There have been a lot of debate about such cars and the
impact they will create to the society.
If you have been eagerly waiting for the days that you can
sir at the back of your car watching a movie while your car takes the ride, you
may want to pull that break.
A security researcher has found a simple homemade laser
gadget that can easily disrupt automated vehicles.
Self-driving cars such as those perused by Alphabet’s Google X division use lidar-
light radar- as their ‘eyes’, a laser is fired and the light reflected from the
objects it hits is analyzed, measuring the distance between the vehicle and the
obstacles. This helps with path making and collision detection, but the system
can cost tens of thousands dollars. Yet the researcher, Jonathan Petit says
he’s found away to fool them for around $79.

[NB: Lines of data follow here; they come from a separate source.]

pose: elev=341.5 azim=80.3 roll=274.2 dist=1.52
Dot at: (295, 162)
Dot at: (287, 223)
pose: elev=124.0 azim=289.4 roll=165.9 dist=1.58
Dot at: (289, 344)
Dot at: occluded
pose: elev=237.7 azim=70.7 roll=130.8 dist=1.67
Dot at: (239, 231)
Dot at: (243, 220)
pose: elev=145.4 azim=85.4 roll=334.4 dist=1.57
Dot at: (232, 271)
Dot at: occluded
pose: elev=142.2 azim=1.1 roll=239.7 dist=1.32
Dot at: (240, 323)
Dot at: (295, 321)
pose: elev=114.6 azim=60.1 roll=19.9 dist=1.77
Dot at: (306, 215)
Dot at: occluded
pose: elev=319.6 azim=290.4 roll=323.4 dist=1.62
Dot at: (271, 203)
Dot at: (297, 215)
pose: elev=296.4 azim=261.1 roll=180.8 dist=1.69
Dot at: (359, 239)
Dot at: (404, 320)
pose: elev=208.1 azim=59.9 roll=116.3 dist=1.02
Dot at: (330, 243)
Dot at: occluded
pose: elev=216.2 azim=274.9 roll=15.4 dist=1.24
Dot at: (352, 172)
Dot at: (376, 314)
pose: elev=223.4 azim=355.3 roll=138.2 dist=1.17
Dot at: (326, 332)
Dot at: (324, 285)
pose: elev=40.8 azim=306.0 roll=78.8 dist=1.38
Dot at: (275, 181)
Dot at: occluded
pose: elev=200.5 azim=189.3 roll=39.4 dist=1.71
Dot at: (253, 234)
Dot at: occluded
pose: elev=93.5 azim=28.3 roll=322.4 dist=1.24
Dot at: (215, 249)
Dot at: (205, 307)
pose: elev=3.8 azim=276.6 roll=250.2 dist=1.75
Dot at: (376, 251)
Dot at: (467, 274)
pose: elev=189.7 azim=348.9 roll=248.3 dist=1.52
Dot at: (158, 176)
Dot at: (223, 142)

Petit, head scientist at software company security
innovation and the former research fellow at the University of Cork, combined a
mass-market laser with a homemade pulse generator into a device capable of
spoofing vehicles. The kitbashed tool creates ghost vehicles that trick the
autonomous vehicle lidar, giving the impression of other cars, walls, or
pedestrians are in the way. The result could vary from slowdown to complete
stoppage.
“I can spoof thousands of objects and basically carry out a
denial of service attack on the tracking system so it’s not able to track real
objects,” Petit said to BBC.
Think making, a pulse generator would be too tricky for the
average hacker? Think again. You can easily do it with Raspberry Pi or an
Arduino said Petit.
Petit will be presenting his work in full at Black Hat
Europe, a security conference taking place in Amsterdam.